◆ **Raw data**:
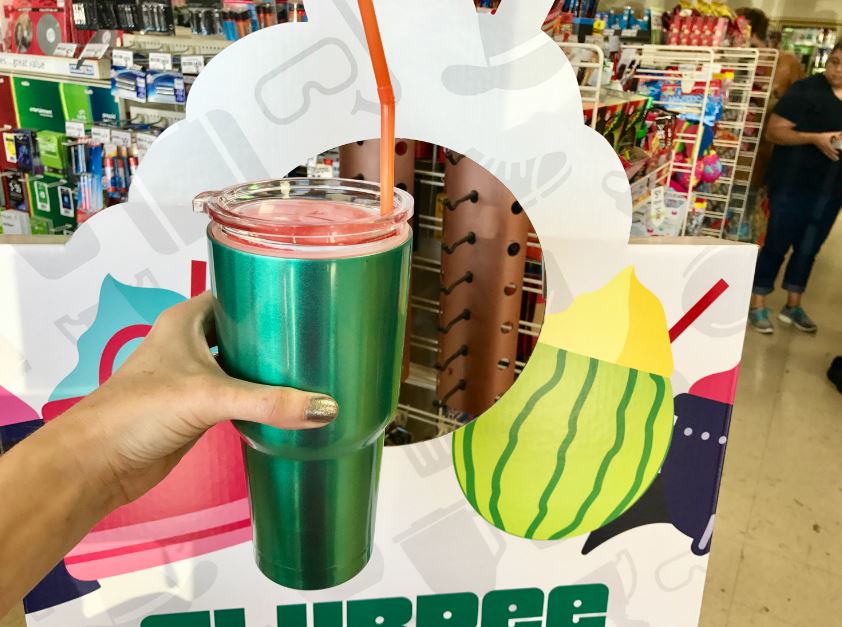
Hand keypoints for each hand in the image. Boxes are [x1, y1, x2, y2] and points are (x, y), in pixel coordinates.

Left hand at [61, 292, 337, 507]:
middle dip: (276, 334)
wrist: (98, 463)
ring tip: (314, 366)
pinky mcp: (198, 409)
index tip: (309, 299)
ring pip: (241, 364)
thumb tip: (327, 408)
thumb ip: (268, 402)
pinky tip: (288, 401)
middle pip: (243, 330)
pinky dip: (260, 397)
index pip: (236, 294)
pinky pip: (238, 395)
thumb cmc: (140, 411)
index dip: (269, 294)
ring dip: (269, 368)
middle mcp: (190, 342)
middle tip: (321, 336)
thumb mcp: (209, 397)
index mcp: (187, 320)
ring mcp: (194, 377)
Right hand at [811, 131, 841, 160]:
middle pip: (829, 153)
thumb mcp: (829, 134)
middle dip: (833, 156)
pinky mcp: (823, 150)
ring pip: (828, 154)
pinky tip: (832, 158)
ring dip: (832, 157)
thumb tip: (841, 133)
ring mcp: (823, 149)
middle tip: (837, 159)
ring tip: (836, 160)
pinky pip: (827, 154)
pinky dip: (830, 156)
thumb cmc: (822, 136)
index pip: (830, 148)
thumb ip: (836, 133)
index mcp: (826, 144)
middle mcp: (824, 147)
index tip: (837, 153)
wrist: (815, 138)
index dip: (834, 151)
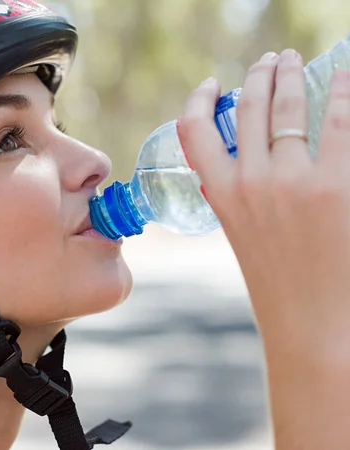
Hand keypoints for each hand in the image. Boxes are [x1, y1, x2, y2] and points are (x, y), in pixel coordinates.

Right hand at [178, 49, 349, 448]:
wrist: (312, 323)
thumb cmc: (278, 284)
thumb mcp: (242, 234)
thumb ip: (237, 194)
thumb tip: (249, 158)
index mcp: (221, 195)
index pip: (194, 132)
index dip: (200, 101)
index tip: (212, 84)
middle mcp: (250, 180)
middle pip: (249, 108)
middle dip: (259, 76)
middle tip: (270, 61)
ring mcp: (292, 180)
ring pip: (287, 107)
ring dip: (291, 76)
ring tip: (294, 61)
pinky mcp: (336, 184)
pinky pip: (337, 121)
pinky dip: (338, 92)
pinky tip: (340, 78)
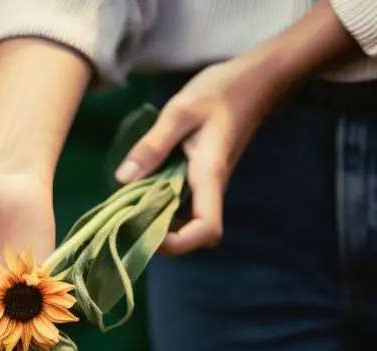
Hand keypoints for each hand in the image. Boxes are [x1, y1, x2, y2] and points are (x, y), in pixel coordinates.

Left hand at [115, 58, 277, 255]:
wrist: (256, 79)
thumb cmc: (221, 91)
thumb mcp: (179, 111)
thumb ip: (152, 145)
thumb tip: (122, 179)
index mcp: (210, 177)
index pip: (206, 230)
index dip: (179, 244)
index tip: (147, 232)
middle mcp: (211, 189)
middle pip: (194, 235)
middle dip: (162, 239)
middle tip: (126, 222)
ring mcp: (208, 186)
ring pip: (187, 222)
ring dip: (159, 223)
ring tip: (127, 208)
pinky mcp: (202, 179)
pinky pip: (182, 205)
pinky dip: (161, 206)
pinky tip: (140, 191)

◆ **Exercise brief**:
Reproduce exactly the lines of the entries above from the first through the line with "ring pip: (241, 364)", both included; pictures should not be reproduced.

◆ **Solution to this task**:
Hand keypoints for each hand in the image. Boxes are [x1, y1, x2, y2] and points are (x, y), in pixel coordinates.

Left hand at [61, 292, 337, 507]:
middle dip: (276, 334)
wrist: (98, 463)
ring tip: (314, 366)
pinky mcp: (198, 409)
index tip: (309, 299)
ring pip: (241, 364)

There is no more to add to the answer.